§ Instructions for the task: Which lines below include "based"? Copy them all.

§ Extracted information:
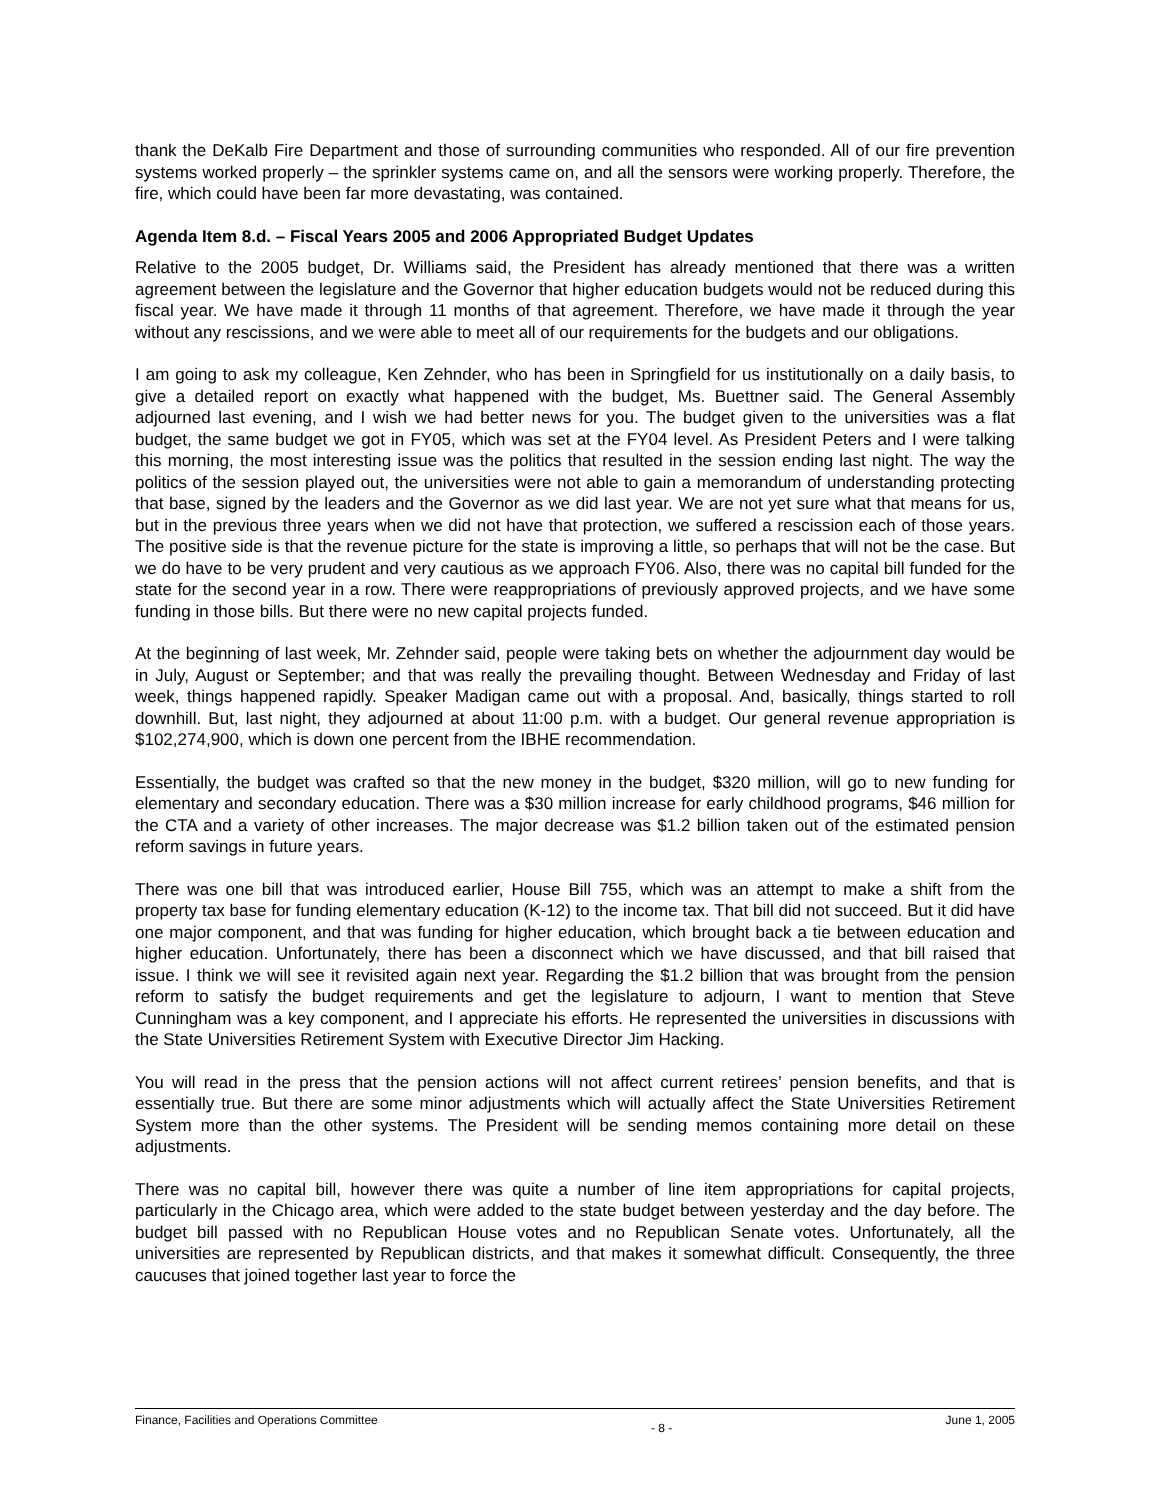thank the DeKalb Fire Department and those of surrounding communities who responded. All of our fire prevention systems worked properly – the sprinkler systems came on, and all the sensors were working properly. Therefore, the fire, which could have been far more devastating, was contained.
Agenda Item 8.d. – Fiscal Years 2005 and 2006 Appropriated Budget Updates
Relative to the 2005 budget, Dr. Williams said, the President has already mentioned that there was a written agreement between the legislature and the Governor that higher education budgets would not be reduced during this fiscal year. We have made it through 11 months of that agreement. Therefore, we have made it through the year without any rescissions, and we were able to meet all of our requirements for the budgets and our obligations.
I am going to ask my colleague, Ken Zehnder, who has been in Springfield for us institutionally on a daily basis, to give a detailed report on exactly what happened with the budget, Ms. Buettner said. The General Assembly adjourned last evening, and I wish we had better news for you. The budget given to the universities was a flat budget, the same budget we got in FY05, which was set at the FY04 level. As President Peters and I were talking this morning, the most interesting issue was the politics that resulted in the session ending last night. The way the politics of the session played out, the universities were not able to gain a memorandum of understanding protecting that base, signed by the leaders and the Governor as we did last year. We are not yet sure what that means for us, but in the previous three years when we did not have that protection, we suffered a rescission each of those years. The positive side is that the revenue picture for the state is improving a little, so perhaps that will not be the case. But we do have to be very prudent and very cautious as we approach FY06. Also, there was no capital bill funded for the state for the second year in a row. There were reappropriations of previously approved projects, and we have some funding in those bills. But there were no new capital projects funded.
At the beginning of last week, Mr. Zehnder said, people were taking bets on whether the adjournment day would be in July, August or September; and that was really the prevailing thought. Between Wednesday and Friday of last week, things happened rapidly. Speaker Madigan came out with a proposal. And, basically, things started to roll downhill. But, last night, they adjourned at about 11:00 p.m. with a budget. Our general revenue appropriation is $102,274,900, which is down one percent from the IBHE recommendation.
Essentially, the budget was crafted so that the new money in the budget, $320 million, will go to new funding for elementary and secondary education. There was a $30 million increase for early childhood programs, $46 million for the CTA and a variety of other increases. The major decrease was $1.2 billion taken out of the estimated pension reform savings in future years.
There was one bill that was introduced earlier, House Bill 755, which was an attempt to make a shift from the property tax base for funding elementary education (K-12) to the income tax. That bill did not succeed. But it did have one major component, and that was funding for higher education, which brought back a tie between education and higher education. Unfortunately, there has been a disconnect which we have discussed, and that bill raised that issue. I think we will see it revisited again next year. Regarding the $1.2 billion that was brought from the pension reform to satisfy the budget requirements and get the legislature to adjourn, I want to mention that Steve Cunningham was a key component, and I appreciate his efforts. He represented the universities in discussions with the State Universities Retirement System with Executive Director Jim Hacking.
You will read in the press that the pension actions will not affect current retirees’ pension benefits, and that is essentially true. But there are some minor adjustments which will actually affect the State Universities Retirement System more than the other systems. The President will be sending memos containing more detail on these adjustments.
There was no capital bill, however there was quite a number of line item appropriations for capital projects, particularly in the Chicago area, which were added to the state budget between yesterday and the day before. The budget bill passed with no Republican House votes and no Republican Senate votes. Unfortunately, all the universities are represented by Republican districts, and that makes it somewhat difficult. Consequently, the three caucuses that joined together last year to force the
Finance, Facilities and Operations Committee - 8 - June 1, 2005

...

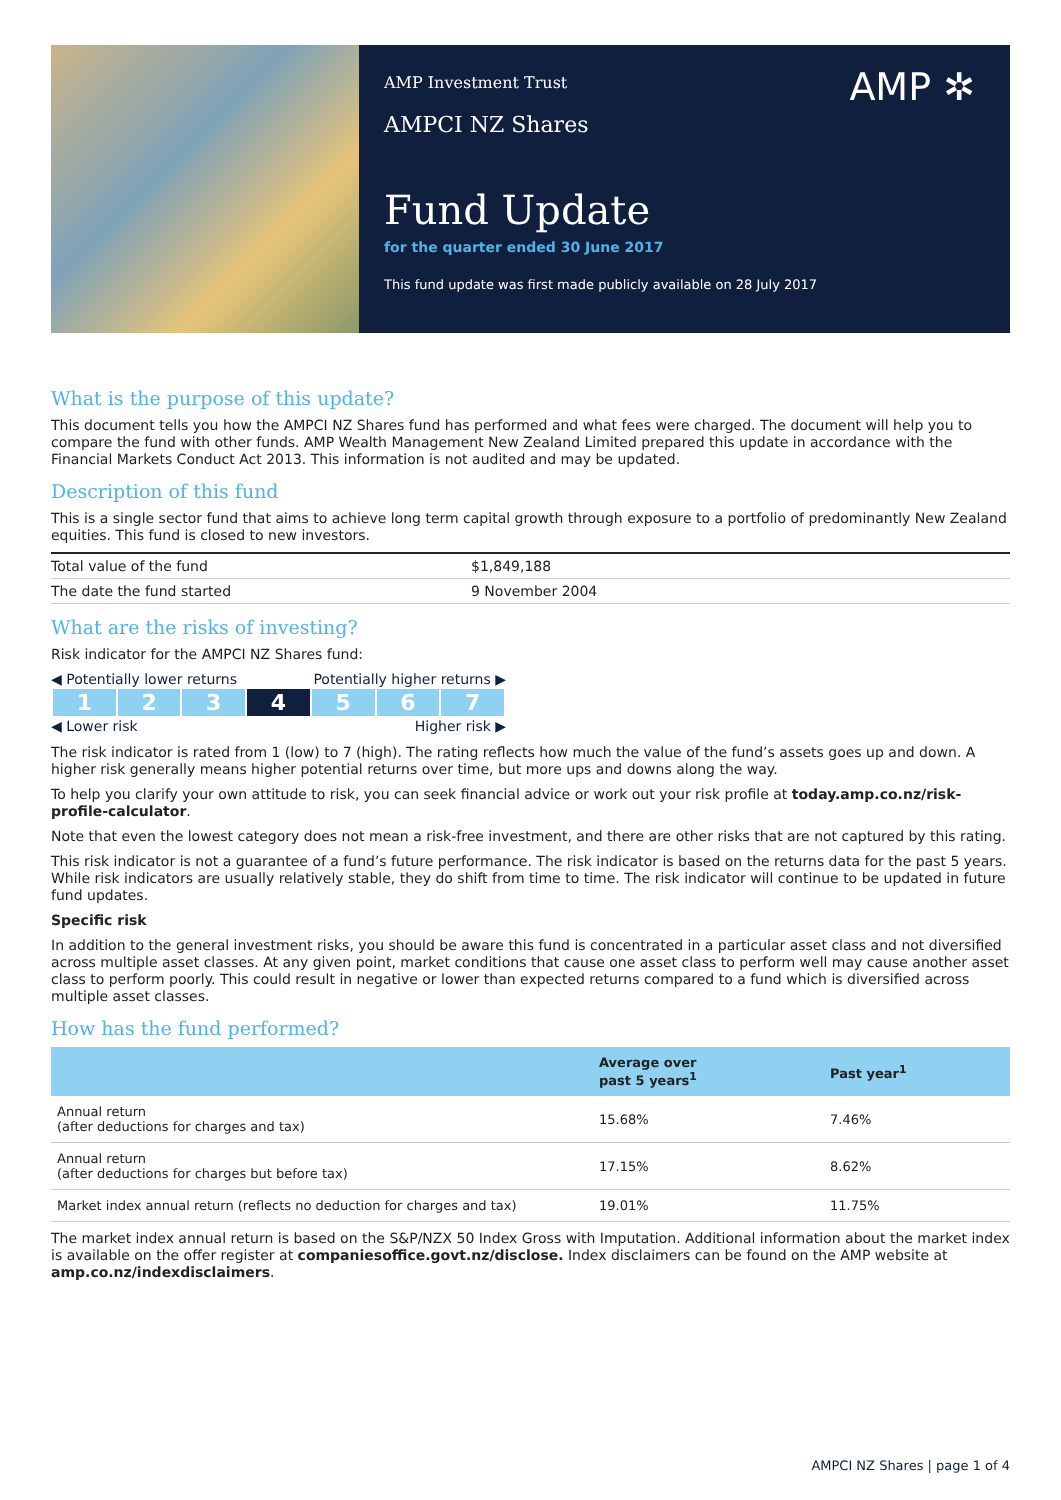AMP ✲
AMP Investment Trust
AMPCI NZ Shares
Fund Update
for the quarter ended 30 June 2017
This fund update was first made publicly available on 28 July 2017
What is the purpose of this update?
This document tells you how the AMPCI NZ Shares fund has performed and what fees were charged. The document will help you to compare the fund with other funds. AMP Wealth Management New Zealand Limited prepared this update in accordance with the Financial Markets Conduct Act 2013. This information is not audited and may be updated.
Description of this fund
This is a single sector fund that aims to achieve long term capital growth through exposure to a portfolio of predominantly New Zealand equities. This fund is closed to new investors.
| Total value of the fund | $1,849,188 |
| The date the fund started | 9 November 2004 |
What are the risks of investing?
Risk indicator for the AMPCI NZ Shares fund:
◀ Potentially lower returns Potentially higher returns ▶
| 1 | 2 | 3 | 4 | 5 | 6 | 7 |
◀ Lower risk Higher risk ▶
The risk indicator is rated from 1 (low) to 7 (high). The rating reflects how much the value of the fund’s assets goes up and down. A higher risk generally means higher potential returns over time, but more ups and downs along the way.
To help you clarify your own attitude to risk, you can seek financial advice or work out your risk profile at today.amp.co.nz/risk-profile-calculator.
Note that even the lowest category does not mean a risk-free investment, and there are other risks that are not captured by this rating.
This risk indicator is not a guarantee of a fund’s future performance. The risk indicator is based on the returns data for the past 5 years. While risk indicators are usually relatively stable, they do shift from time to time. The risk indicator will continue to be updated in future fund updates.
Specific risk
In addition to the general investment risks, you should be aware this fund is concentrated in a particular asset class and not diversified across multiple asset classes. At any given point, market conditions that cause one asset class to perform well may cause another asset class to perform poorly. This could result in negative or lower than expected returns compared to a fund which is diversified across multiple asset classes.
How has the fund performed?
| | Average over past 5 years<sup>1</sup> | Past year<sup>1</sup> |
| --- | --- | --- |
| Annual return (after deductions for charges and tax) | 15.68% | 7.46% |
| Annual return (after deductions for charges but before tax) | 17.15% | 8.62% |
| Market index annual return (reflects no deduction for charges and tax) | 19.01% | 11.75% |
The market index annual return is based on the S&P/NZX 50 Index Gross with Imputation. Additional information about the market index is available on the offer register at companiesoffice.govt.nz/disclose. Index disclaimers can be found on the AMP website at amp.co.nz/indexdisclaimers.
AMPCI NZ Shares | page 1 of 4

§ Written solution:
This risk indicator is not a guarantee of a fund’s future performance. The risk indicator is based on the returns data for the past 5 years. While risk indicators are usually relatively stable, they do shift from time to time. The risk indicator will continue to be updated in future fund updates.
The market index annual return is based on the S&P/NZX 50 Index Gross with Imputation. Additional information about the market index is available on the offer register at companiesoffice.govt.nz/disclose. Index disclaimers can be found on the AMP website at amp.co.nz/indexdisclaimers.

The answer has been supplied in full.